I hate to be the bearer of bad news but I recently reviewed some interesting facts about those hand drying machines at airports and the ones in church and restaurant bathrooms. It appears that drying with these devices, after you have washed, may be contaminating your hands with poop. Yes you read that right. Your wet hands could be exposed to fecal material from what is known as “toilet plume.”
An article in Applied and Environmental Microbiology showed that exposing sterile plates or petri dishes for just 30 seconds to the blowing hot air from those hand dryers caused the growth of bacteria, bacteria that is usually found in your intestines, in your poop. While the plates that were exposed to normal bathroom air had about one bacterial colony present, the samples that were exposed to 30 seconds of hand dryer air had 18 to 60 bacterial colonies per plate. Most of the bacteria that grew on those dishes were not harmful. However some of them were dangerous and could cause severe illness.
Now, Don’t Freak Out.
Bacteria are everywhere. You would be amazed as to how much bacteria, fungus, viruses and spores you come in contact with on a daily basis. The research here seems to indicate that in the bathroom there is a higher concentration of these organisms.
Now you may be asking how did this happen? Well we know that fecal material containing bacteria shoots into the air when a lidless toilet flushes. This phenomenon is known as “toilet plume.” Studies have shown that when someone flushes an open toilet, little bits of poop and bacteria can be thrown as high as 15 feet into the air. The hand dryer then sucks up the contaminated air, warms it, and when you dry your hands under the machine, your hands now become contaminated.
What was not resolved was the question of whether the blowing of air on your hands provided more exposure to the already contaminated air or that the blowers themselves were the “reservoir “ for bacteria.
Wash Your Hands, Of Course, But Dry Differently
You may now be in agreement that there is a lot of bacteria in bathrooms. Knowing this I have decided to officially not use any of those blowing devices again.
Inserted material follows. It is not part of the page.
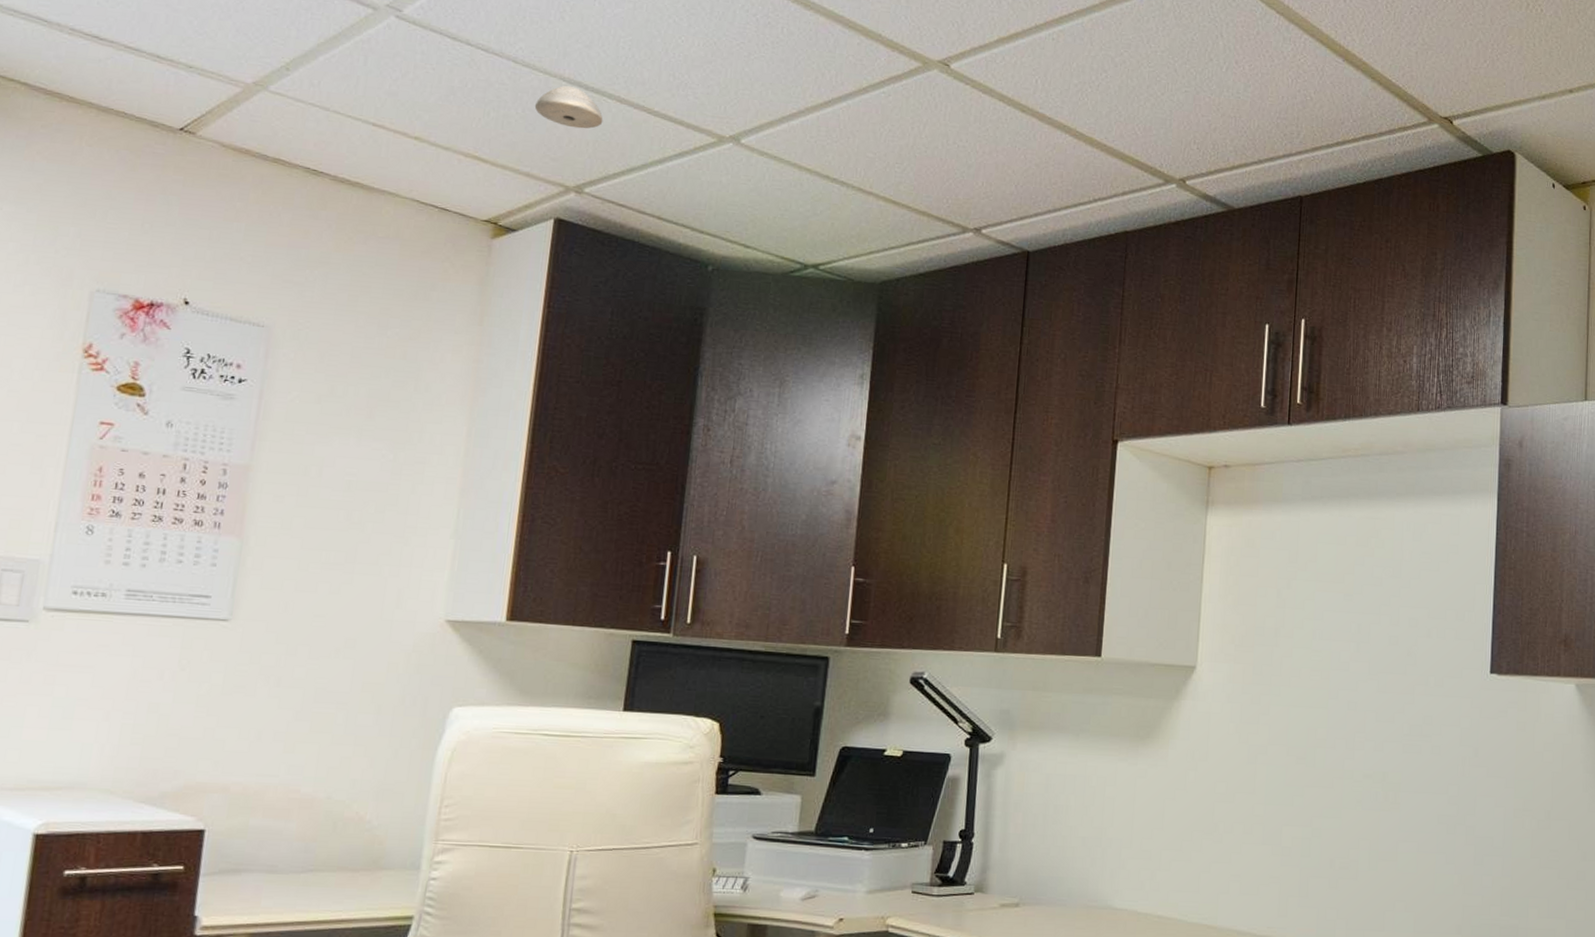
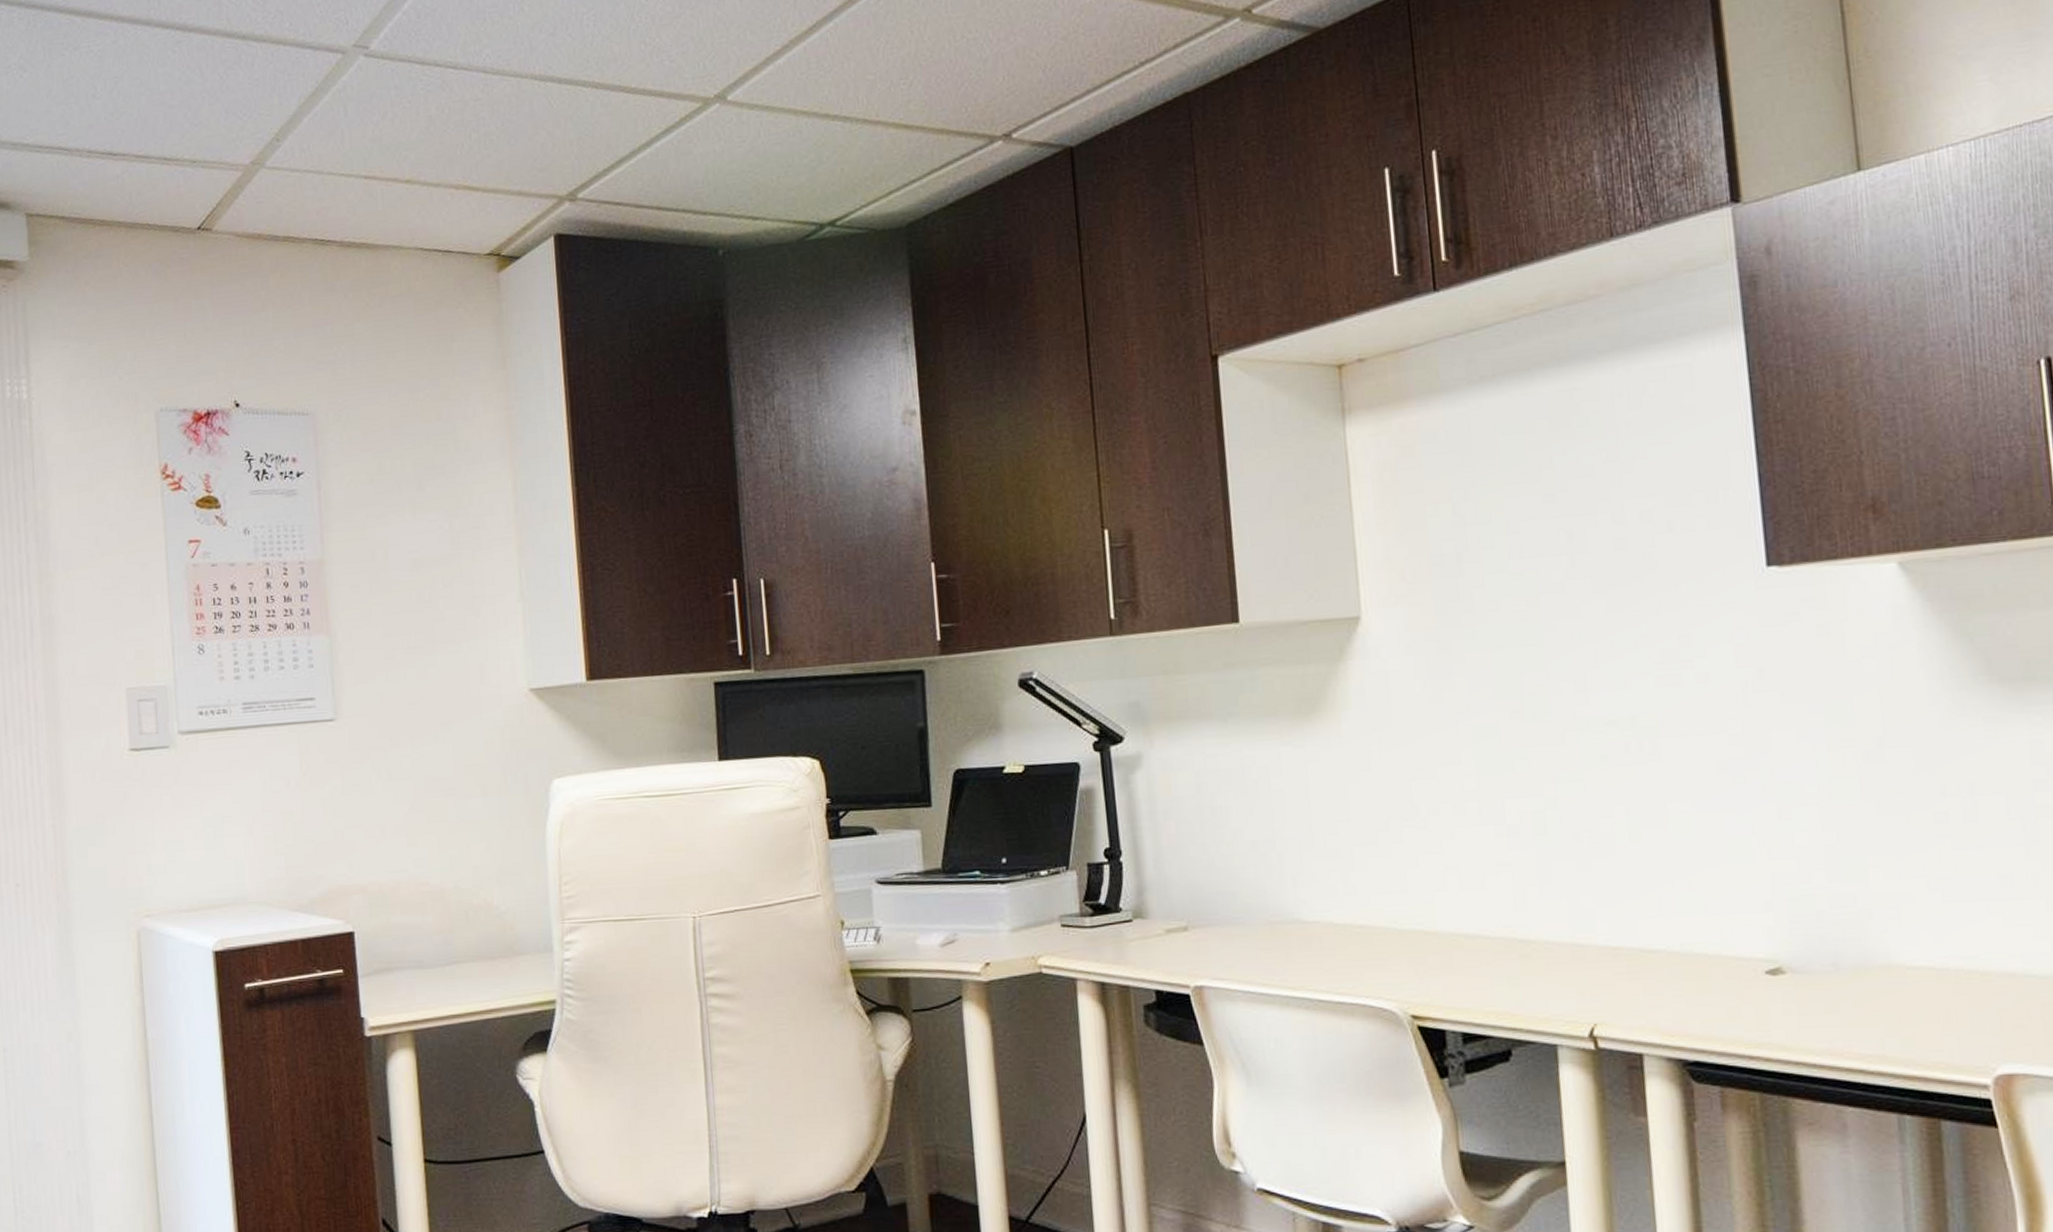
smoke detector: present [534,86,603,129] -> none [512,83,583,130]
People who have weakened immune systems, like seniors, should follow my example and avoid them also. Paper towels are a a good alternative. I am even trying to hold my breath for as long as I can when entering and exiting any bathroom.
Some good news was forthcoming at the end of the article. The researchers showed that retrofitting hand dryers with HEPA air filters reduced bacterial colonies four times over.
So there you have it. If you see me waving my hands in the air outside of a bathroom, it is because I’m drying them. There was a hand dryer in the bathroom but no paper towels.